◆ **What the task requires**:
Look through the data below. Collect every line where the word "ванной" occurs.
─── Available data
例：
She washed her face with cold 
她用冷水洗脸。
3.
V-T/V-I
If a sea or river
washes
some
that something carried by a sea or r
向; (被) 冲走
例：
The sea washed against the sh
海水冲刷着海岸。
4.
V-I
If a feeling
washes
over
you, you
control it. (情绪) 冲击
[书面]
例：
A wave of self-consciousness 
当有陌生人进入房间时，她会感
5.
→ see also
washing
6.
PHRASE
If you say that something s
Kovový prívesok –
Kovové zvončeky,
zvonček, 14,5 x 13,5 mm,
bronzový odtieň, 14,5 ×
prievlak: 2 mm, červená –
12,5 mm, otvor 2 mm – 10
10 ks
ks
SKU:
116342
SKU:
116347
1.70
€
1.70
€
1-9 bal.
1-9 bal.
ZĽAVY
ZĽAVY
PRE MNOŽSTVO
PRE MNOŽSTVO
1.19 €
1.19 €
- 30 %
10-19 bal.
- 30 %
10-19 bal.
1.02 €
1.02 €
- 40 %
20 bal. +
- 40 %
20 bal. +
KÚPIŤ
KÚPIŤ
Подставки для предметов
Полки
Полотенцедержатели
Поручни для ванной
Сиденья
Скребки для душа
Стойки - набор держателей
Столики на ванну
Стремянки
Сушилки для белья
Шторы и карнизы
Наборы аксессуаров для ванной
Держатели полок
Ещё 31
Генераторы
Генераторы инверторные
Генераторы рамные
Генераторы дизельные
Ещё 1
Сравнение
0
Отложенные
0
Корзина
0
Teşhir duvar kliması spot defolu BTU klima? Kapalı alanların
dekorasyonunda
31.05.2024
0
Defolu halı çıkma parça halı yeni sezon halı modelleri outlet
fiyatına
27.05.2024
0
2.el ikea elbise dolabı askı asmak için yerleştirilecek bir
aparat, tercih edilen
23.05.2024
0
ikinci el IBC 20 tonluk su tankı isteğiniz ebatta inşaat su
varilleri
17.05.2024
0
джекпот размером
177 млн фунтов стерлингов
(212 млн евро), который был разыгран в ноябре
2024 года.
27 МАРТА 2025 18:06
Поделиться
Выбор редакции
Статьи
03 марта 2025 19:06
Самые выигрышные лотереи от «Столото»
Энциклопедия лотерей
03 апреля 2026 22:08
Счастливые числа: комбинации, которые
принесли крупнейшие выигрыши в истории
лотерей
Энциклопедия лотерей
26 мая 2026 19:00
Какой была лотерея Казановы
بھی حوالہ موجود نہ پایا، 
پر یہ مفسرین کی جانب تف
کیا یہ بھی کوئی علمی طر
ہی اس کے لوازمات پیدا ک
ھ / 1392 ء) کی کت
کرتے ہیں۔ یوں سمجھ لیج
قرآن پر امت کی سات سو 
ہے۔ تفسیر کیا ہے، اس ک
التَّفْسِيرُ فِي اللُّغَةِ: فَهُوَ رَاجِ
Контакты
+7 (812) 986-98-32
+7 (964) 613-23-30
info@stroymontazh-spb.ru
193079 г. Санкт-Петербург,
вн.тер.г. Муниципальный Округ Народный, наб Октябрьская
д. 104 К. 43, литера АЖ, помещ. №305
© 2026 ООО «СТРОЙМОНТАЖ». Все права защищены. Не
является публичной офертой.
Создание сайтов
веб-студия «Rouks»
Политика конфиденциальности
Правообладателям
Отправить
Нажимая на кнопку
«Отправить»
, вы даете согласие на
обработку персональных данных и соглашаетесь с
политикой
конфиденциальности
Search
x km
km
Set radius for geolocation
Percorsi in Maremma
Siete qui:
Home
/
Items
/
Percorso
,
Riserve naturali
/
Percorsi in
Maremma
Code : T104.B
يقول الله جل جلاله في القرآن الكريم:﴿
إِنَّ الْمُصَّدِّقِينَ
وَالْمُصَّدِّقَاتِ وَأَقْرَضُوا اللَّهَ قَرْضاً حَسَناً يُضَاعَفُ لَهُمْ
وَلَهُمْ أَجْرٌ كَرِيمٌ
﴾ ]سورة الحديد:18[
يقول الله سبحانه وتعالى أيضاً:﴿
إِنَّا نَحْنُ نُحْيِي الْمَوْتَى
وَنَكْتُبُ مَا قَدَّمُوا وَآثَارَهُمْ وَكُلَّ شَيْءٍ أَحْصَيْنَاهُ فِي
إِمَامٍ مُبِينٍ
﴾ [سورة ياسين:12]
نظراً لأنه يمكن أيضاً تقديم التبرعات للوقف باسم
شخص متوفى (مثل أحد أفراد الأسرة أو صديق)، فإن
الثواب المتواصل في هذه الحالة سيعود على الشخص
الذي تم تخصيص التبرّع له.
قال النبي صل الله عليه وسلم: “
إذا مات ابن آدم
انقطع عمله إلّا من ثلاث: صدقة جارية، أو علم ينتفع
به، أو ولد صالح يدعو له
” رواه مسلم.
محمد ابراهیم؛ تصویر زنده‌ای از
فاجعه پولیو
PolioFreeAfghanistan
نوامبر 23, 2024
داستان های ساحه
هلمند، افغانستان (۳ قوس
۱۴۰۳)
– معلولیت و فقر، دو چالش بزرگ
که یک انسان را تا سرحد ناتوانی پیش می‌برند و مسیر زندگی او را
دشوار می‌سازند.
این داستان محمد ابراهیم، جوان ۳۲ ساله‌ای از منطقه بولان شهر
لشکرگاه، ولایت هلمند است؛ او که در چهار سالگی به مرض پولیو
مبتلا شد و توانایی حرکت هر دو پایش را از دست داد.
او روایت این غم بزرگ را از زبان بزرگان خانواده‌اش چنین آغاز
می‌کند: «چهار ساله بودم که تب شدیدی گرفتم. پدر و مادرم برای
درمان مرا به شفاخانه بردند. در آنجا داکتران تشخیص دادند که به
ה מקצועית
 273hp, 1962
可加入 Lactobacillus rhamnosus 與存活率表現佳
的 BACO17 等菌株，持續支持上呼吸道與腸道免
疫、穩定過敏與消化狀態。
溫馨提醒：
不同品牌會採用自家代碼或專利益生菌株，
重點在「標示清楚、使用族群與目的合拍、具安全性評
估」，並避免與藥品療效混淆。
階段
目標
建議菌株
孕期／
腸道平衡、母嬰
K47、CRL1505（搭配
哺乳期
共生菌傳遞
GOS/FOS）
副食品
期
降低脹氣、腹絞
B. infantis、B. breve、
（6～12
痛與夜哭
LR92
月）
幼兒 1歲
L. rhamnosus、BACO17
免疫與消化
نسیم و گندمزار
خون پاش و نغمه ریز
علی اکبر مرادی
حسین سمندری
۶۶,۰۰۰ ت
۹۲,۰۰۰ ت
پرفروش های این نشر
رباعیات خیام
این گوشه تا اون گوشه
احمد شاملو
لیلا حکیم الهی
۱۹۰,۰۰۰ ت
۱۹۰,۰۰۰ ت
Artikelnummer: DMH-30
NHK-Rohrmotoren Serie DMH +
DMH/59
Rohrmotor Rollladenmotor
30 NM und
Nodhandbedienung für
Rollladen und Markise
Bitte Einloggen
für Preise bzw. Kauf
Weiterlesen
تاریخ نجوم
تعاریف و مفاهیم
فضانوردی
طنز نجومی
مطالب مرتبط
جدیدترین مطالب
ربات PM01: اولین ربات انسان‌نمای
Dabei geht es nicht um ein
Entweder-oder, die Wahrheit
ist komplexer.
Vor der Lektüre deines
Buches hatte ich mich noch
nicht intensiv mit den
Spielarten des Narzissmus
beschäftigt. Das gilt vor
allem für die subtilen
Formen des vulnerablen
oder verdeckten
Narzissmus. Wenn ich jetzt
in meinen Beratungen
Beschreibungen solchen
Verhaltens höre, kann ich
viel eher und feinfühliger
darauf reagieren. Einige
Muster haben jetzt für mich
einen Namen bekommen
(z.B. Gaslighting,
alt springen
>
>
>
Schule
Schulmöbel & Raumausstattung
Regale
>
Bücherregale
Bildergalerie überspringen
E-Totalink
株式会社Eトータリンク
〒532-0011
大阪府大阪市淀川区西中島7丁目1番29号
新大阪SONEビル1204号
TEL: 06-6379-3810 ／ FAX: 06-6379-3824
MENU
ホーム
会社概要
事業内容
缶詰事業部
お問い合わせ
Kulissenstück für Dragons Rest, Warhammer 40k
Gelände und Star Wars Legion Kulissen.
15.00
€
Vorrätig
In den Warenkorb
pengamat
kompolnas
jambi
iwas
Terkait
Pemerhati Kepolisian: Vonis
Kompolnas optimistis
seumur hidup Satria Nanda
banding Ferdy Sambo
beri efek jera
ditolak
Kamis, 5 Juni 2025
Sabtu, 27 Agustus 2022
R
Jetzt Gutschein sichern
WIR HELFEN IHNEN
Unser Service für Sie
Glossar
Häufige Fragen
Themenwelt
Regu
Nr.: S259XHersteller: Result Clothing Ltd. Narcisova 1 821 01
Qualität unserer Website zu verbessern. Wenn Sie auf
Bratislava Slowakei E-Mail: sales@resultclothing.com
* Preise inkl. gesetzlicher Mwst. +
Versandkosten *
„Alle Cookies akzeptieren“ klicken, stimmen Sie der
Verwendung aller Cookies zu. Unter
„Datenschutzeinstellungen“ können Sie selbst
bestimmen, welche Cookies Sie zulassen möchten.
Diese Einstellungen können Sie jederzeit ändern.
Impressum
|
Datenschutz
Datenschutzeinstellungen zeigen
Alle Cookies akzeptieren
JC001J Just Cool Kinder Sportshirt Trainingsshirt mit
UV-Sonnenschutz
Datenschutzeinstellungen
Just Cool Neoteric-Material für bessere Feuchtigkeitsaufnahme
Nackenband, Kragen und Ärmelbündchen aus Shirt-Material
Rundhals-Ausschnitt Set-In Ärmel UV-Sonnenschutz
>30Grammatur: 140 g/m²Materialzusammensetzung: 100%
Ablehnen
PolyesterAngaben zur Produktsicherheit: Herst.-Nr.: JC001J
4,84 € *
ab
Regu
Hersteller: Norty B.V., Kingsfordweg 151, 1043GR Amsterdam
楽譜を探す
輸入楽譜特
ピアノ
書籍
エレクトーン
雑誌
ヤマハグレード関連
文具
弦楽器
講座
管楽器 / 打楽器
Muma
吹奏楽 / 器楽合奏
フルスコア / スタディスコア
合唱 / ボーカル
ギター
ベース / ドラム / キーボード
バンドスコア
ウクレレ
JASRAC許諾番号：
──────
◆ **Response to this task**:
Поручни для ванной
Наборы аксессуаров для ванной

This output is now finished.